Golar LNG has appointed Frank Joseph Chapman to its board of directors. He will act as the company’s Chairman. Mr. Chapman has worked 40 years in the oil and gas industry culminating in a 12-year period as CEO of BG Group. Under his leadership, BG Group grew into an international integrated oil and gas major. Operating profits grew from some $50 million in 1996 to more than $8 billion in 2012. He is currently a non-executive director of Rolls-Royce and chairman of its safety and ethics committee. He was knighted in 2011 by the Queen of England.

Deutsche Bank has hired Kristina Kazarian as a director and lead research analyst covering the master limited partnerships (MLPs) and natural gas sectors within the bank’s markets division. She is based in New York and reports to Steve Pollard, head of research for the Americas. Ms. Kazarian joined Deutsche Bank after more than seven years at Fidelity Management and Research. During her tenure at Fidelity, she covered several energy verticals. Most recently, she was the senior analyst responsible for the MLP and midstream sector, which has become one of the largest sub-sectors in energy with over $700 billion market cap.

Andatee China Marine Fuel Service Corp. (AMCF), an independent operator engaged in the production, storage, distribution and trading of blended marine fuel oil for cargo and fishing vessels, as well as research and development of clean energy solutions in China, has appointed Shao-Hua Chu as a new independent director. Mr. Chu is chairman of the Chinese Petroleum Institute and is the board director for Taiwan Green Productivity Foundation and CTCI Foundation. Mr. Chu has over 40 years of management and operational experience in the petroleum industry. Until his retirement in 2012, he served as chairman and president of CPC Corp., a state-owned petroleum, natural gas and gasoline conglomerate in Taiwan. Mr. Chu started his career in the petroleum industry in early 1970s with CPC and advanced to various senior level management positions.

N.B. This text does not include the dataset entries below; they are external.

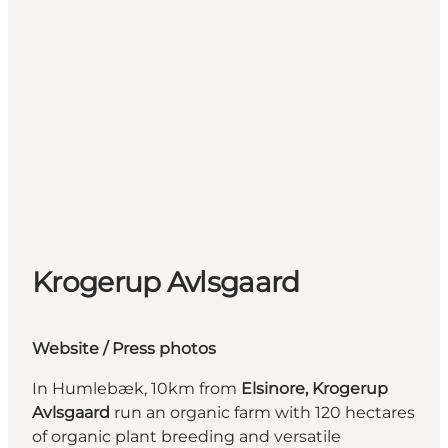
Krogerup Avlsgaard
Website
/ Press photos
In Humlebæk, 10km from
Elsinore,
Krogerup
Avlsgaard
run an organic farm with 120 hectares
of organic plant breeding and versatile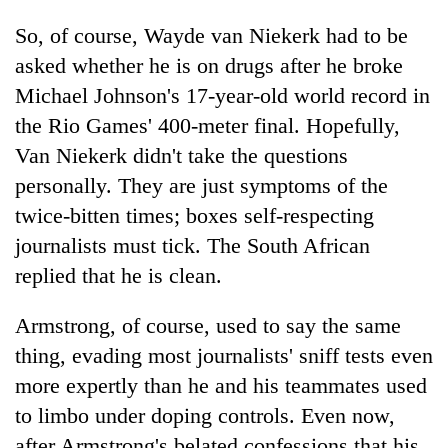
So, of course, Wayde van Niekerk had to be
asked whether he is on drugs after he broke
Michael Johnson's 17-year-old world record in
the Rio Games' 400-meter final. Hopefully,
Van Niekerk didn't take the questions
personally. They are just symptoms of the
twice-bitten times; boxes self-respecting
journalists must tick. The South African
replied that he is clean.
Armstrong, of course, used to say the same
thing, evading most journalists' sniff tests even
more expertly than he and his teammates used
to limbo under doping controls. Even now,
after Armstrong's belated confessions that his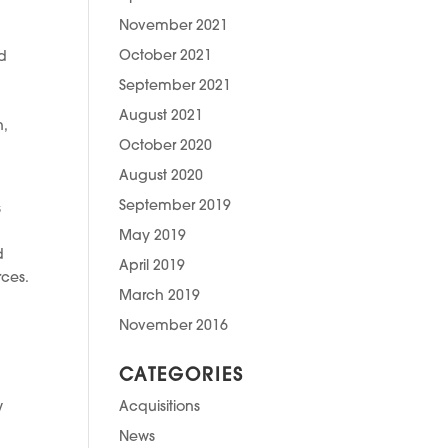
November 2021
October 2021
nd
September 2021
August 2021
n,
October 2020
August 2020
September 2019
s
May 2019
d
April 2019
rces.
March 2019
November 2016
CATEGORIES
Acquisitions
w
News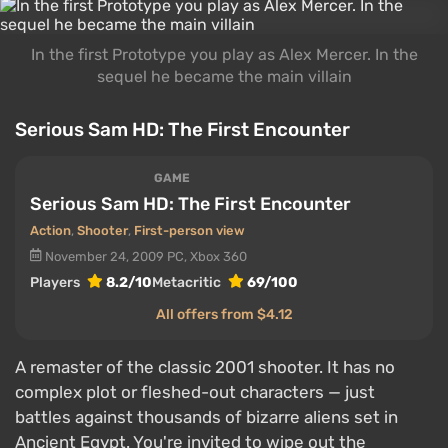
In the first Prototype you play as Alex Mercer. In the
sequel he became the main villain
Serious Sam HD: The First Encounter
GAME
Serious Sam HD: The First Encounter
Action
,
Shooter
,
First-person view
November 24, 2009
PC, Xbox 360
Players
8.2/10
Metacritic
69/100
All offers from $4.12
A remaster of the classic 2001 shooter. It has no
complex plot or fleshed-out characters — just
battles against thousands of bizarre aliens set in
Ancient Egypt. You're invited to wipe out the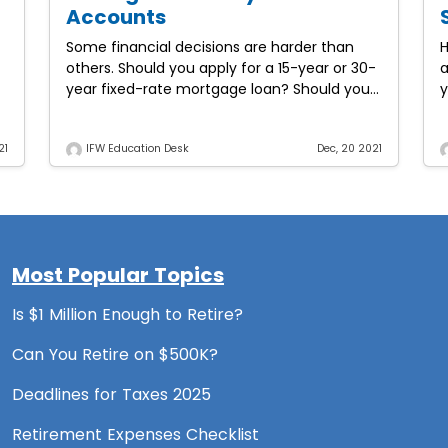
Accounts
Some financial decisions are harder than
H
others. Should you apply for a 15-year or 30-
a
year fixed-rate mortgage loan? Should you
y
purchase a new car or a used one? Will
t
going
21
IFW Education Desk
Dec, 20 2021
Most Popular Topics
Is $1 Million Enough to Retire?
Can You Retire on $500K?
Deadlines for Taxes 2025
Retirement Expenses Checklist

Willbros Group has announced that Robert R. Harl, who joined Willbros in 2006 and has served as CEO of the company since January 2007, is retiring as CEO and director when his current employment agreement expires on January 2, 2015. John T. McNabb, II, non-executive chairman of the board, has been elected by the Willbros board of directors as executive chairman of the board on an interim basis, effective immediately. Additionally, the company announced that S. Miller Williams has been elected as lead independent director. The Willbros board of directors is continuing its search to identify a successor to Mr. Harl. It is anticipated that Mr. McNabb will step down as executive chairman of the board and continue to serve as a director, once a successor has been selected and is in place.

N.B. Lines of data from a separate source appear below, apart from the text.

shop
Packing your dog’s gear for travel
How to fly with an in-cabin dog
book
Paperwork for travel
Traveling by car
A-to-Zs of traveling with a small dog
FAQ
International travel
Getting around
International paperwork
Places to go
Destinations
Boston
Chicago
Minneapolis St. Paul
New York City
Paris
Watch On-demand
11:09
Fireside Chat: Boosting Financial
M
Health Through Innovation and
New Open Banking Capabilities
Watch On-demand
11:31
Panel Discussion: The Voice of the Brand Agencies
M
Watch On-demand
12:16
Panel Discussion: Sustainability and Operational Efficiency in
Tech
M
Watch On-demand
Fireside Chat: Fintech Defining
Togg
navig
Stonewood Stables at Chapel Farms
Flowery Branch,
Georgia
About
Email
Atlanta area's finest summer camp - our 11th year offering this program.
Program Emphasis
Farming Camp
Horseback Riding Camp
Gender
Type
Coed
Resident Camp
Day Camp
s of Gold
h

FGE has welcomed two new consultants to its Singapore office: Reza Simchi and Tushar Bansal. Mr. Simchi joins as a principal consultant, working within FGE’s oil and gas services. Mr. Bansal joins as a senior consultant, and will be leading FGE’s East of Suez Oil service. Mr. Simchi has a decade’s worth of experience working at Nexen, where he managed risk and quantitative analysis, along with commodity structuring and analytics. He has a PhD in mathematics from the University of Calgary, Canada. Mr. Bansal has experience in petroleum analytics from his former roles as an analysis manager with Koch Supply and Trading, a downstream oil consultant at Wood Mackenzie and an oil market analyst with Shell Trading. He has a bachelor’s degree from Nanyan Technological University, Singapore.